*** Opening Given data ***
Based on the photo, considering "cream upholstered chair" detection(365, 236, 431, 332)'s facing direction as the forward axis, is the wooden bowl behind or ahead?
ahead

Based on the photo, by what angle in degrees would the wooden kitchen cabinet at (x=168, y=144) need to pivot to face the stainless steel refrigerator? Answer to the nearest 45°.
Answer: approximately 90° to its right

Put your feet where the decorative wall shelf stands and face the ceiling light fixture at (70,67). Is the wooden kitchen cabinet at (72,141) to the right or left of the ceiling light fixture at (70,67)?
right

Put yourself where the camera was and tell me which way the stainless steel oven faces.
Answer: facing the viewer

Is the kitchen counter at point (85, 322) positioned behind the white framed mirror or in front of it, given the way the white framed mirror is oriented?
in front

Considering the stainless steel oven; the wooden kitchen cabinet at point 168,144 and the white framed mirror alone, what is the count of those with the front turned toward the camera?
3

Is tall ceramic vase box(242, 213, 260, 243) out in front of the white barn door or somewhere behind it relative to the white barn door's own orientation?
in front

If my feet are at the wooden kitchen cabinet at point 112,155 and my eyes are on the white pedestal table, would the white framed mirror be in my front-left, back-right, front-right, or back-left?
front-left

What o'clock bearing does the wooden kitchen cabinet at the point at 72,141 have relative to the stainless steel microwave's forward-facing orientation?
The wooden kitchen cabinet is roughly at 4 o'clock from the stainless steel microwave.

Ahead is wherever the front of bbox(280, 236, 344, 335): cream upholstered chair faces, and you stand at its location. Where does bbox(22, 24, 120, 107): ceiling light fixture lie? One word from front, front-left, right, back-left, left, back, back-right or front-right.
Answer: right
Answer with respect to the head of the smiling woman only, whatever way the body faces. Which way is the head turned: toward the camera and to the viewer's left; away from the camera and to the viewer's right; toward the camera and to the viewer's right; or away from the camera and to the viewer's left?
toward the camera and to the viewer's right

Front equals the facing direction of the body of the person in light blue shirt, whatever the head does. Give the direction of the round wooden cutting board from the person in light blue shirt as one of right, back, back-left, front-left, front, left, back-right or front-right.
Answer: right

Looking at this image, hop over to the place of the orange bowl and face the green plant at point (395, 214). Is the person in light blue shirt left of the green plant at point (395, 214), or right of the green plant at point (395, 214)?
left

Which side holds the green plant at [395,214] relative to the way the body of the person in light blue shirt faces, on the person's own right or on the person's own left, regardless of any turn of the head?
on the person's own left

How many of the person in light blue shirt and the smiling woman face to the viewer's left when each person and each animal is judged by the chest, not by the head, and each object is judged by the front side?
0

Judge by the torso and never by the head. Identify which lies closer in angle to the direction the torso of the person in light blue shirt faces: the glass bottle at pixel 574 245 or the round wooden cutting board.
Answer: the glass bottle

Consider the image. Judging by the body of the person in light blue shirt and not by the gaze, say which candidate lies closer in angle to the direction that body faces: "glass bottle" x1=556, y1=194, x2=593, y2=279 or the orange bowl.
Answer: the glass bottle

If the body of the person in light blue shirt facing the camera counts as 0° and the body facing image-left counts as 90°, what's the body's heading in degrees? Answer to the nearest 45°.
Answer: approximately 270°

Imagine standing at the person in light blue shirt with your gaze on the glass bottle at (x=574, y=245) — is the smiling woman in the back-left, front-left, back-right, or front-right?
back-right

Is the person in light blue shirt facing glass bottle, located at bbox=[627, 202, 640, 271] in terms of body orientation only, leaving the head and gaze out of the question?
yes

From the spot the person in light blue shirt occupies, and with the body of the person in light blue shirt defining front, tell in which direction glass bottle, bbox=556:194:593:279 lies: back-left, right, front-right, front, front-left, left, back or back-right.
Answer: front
*** Closing Given data ***
*** Opening Given data ***
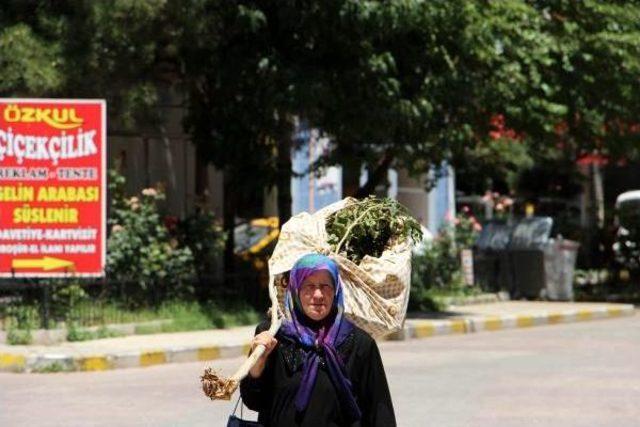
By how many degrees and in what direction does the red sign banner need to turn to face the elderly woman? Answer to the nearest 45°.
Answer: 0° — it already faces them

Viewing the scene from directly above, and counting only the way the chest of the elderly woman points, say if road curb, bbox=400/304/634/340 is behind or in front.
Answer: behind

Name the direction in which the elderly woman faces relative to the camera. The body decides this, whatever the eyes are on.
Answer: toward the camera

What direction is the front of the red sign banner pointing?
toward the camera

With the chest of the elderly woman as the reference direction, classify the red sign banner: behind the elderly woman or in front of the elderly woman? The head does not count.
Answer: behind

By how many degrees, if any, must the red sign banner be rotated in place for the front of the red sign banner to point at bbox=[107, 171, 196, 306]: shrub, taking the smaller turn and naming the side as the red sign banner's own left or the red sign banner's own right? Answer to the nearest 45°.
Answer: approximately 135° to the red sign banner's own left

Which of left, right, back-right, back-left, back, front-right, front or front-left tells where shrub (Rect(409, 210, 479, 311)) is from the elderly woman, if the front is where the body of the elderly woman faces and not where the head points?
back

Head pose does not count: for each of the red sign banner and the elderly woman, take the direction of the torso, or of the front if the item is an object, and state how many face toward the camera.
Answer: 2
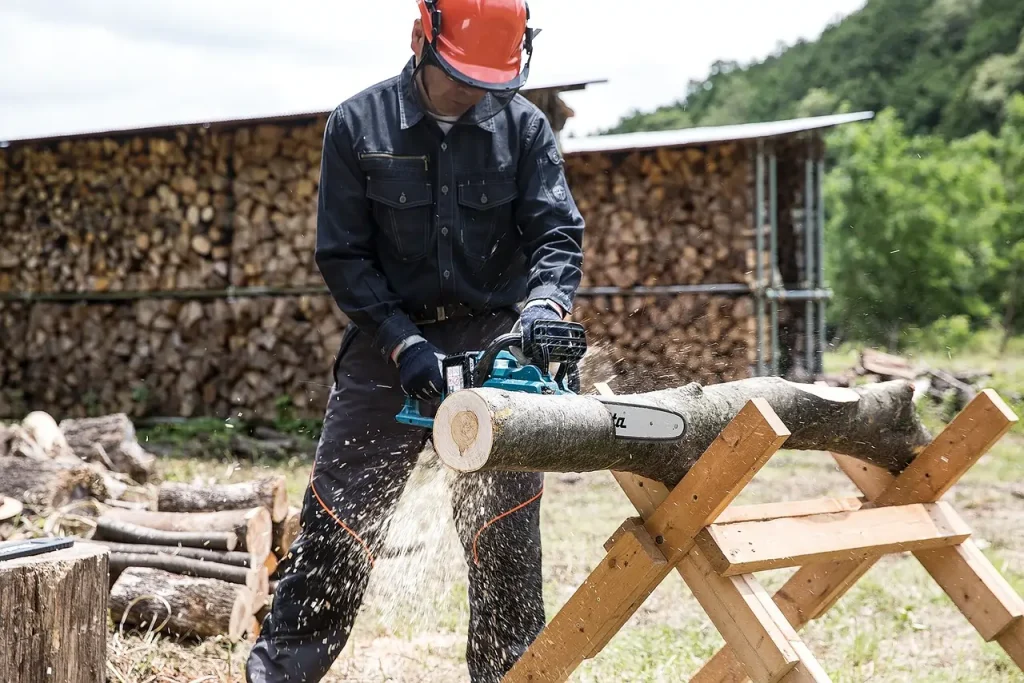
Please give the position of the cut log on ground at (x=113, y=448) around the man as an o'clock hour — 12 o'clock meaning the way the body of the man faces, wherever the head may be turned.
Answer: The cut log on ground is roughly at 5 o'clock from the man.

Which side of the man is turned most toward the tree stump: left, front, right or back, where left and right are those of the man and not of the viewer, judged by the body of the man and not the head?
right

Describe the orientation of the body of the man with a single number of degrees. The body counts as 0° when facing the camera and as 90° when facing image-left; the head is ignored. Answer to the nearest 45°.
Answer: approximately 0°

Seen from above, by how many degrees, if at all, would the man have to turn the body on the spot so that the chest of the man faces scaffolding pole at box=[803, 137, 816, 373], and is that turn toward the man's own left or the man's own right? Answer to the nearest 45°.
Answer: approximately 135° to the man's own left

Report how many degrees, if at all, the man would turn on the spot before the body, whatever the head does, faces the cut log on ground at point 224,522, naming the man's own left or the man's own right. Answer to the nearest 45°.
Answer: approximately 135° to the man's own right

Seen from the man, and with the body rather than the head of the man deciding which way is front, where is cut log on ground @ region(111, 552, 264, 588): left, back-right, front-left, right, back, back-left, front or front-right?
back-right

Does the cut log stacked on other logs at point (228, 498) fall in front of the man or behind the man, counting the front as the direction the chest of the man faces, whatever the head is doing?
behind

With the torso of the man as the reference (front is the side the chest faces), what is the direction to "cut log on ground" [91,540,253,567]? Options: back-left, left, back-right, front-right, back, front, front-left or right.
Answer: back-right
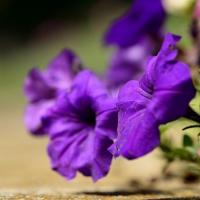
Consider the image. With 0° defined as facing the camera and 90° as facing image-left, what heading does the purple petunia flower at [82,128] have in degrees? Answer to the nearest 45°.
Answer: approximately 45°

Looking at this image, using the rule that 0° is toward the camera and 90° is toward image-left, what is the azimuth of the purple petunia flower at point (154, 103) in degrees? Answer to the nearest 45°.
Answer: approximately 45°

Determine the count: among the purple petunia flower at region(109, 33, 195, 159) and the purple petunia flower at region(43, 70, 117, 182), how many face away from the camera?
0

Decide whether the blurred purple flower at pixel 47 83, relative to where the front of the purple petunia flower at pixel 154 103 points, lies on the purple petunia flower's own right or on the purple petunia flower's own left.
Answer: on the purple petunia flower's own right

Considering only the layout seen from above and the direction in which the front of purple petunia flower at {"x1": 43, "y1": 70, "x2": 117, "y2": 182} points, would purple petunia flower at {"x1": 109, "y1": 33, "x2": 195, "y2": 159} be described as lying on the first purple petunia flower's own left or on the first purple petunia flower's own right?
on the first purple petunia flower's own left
*** Closing Given data ***
Task:
Please copy out the records word for word, everything from the line containing "Based on the photo, considering" down to the line containing "Answer: approximately 90° to its right", including both of those lines.

Output of the task:
Based on the photo, considering "cream upholstered chair" detection(365, 236, 431, 332)'s facing direction as the forward axis, is the wooden bowl behind or ahead?
ahead

Based on the photo, by what angle in degrees would the wooden kitchen cabinet at (x=168, y=144) need to pivot to face the stainless steel refrigerator? Answer to the nearest 45°.
Answer: approximately 90° to its right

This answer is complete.